Alfred Lowell était l'un des meilleurs ascètes de la foi en la Déesse de la Prospérité. Malgré son visage juvénile, le corps sous la robe noire usée était bien entraîné et parfaitement sculpté. Sauter d'un toit de trois mètres de haut était pour lui sans effort, comme s'il descendait un escalier.

« Même quand la nuit tombe, nos amis morts-vivants peuvent chasser l'obscurité et sa morosité, » dit Yang Qiu en souriant. « Bien sûr, il peut y avoir quelques effets secondaires dérangeants, mais dans un endroit comme Taranthan, une telle animation est nécessaire. »

Lowell : « … »

En trois jours passés avec ce mage noir, la leçon la plus importante que Lowell avait apprise était de ne pas laisser Yang dicter le rythme de la conversation, sans quoi il se ferait mener en bateau par ses arguments et théories tordus sans fin.

« Je ne suis peut-être pas un expert des mages noirs, mais j'ai une certaine compréhension des créatures mort-vivantes et de leurs habitudes, » coupa Lowell à Yang Qiu en adoptant un ton plus affirmé. « Je suis juste curieux ; ce petit bourg en a bien l'air. »

Yang Qiu ne put s'empêcher de sourire.

Manifestement, cet inspecteur en robe noire n'avait pas une haute opinion de la Ville de l'Exil. Il disait seulement qu'elle avait l'air d'une ville, mais ne la considérait pas comme une vraie.

« Inspecteur Lowell, selon vous, à quoi devrait ressembler une vraie ville ? » Yang Qiu ne se pressa pas d'expliquer et demanda calmement.

Lowell resta silencieux un moment avant de répondre : « Je crois qu'une vraie ville devrait pouvoir voir son avenir. »

« "Ville" n'est qu'un nom, inspecteur révéré, » sourit Yang Qiu. « Un établissement de population industrielle et commerciale d'importance modérée, basé sur une population non agricole, est une ville.

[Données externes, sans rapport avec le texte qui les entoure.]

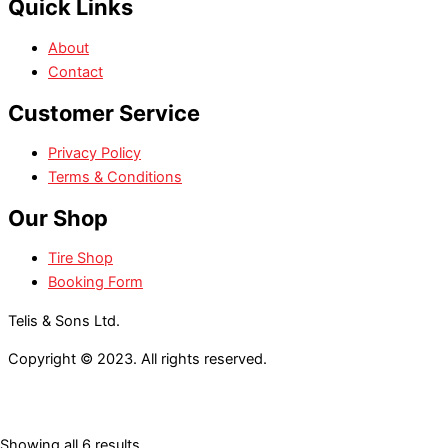
Quick Links
About
Contact
Customer Service
Privacy Policy
Terms & Conditions
Our Shop
Tire Shop
Booking Form
Telis & Sons Ltd.
Copyright © 2023. All rights reserved.
Showing all 6 results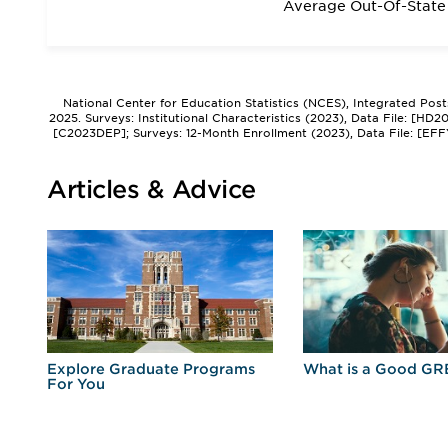
Average Out-Of-State 
National Center for Education Statistics (NCES), Integrated Pos
2025. Surveys: Institutional Characteristics (2023), Data File: [HD
[C2023DEP]; Surveys: 12-Month Enrollment (2023), Data File: [EFF
Articles & Advice
r
Explore Graduate Programs
What is a Good GR
For You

« Cela ne désigne pas des individus ou des groupes de personnes spécifiques, mais plutôt un établissement distinct d'un village. Discuter de la capacité d'une certaine ville à durer et à grandir demande plus qu'un discours rationnel.

« Quel genre d'avenir une ville peut-elle avoir ? C'est ce que se demandent certains auto-proclamés maîtres de ville qui imposent leurs angoisses personnelles sur l'avenir aux autres. »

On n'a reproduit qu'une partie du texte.